Fala-se numa quebra nos imóveis disponíveis para venda…

Insisto que as realidades no país são muito díspares e corremos sempre o risco quando dizemos que em Portugal há poucas casas à venda. Isto é um dado mas que não tem qualquer valor. É muito difícil encontrar casa na Amadora? É, é muito difícil. Mas em Bucelas é muito fácil, há muitas à venda. E em Moimenta da Beira ainda é mais fácil. O que está a acontecer e é natural que aconteça, é que as zonas que tiveram maior pressão, onde houve mais procura – Lisboa, Porto, algumas zonas do Algarve, Comporta – resultaram em transações imobiliárias. O mercado imobiliário tem uma particularidade diferente do mercado da fruta. No mercado da fruta, quando se acabam os morangos, o senhor que os vende manda vir mais. As casas não funcionam assim. Os imóveis são ativos cuja reposição é muito lenta porque passa, no caso dos imóveis usados, por momentos da vida das famílias e das pessoas, que decidem que querem vender uma casa. No caso da edificação nova demoram anos a serem construídos. O que tivemos? Como temos tido uma pressão imobiliária grande – insisto, nalgumas localizações – essa pressão escoou parte significativa do que havia em oferta e, como não há possibilidade de repor num estalar de dedos, a reposição é lenta e, por isso, a oferta diminuiu e vai continuar a diminuir com significado.

→ Registos fornecidos:
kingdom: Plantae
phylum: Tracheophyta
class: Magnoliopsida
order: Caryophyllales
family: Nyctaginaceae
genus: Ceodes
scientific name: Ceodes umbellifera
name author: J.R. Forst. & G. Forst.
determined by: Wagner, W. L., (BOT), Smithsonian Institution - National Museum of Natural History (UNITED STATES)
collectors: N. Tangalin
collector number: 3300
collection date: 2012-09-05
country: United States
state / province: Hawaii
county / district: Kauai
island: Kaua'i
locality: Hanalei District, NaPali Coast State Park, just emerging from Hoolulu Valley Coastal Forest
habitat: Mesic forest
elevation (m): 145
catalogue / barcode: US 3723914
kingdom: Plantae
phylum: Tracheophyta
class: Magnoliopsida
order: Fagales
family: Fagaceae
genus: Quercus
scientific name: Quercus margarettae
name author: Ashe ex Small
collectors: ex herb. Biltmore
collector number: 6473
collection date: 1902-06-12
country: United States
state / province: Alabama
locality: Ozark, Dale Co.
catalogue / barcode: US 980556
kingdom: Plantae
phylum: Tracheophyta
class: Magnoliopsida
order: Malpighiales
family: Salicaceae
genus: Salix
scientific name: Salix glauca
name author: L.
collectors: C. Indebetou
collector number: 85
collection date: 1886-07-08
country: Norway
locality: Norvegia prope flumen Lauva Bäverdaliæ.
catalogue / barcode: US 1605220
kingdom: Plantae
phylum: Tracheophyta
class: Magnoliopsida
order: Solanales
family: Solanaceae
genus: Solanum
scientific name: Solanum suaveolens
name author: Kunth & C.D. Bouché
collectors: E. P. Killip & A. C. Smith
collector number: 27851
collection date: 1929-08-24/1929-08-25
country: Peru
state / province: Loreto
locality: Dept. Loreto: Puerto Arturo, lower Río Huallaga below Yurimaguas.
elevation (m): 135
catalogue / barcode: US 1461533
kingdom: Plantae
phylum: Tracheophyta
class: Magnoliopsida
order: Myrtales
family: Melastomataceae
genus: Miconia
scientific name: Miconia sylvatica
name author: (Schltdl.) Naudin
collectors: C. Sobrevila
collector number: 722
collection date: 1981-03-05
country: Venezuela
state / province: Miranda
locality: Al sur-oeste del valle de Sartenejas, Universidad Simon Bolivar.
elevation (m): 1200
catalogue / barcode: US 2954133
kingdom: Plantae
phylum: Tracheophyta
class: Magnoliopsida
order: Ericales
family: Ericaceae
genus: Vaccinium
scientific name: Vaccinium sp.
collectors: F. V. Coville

→ Instruções da tarefa:
Indique todas as zonas que o texto sobre o mercado imobiliário aponta como tendo tido maior pressão e mais procura.

→ Resposta:
Lisboa, Porto, algumas zonas do Algarve e Comporta.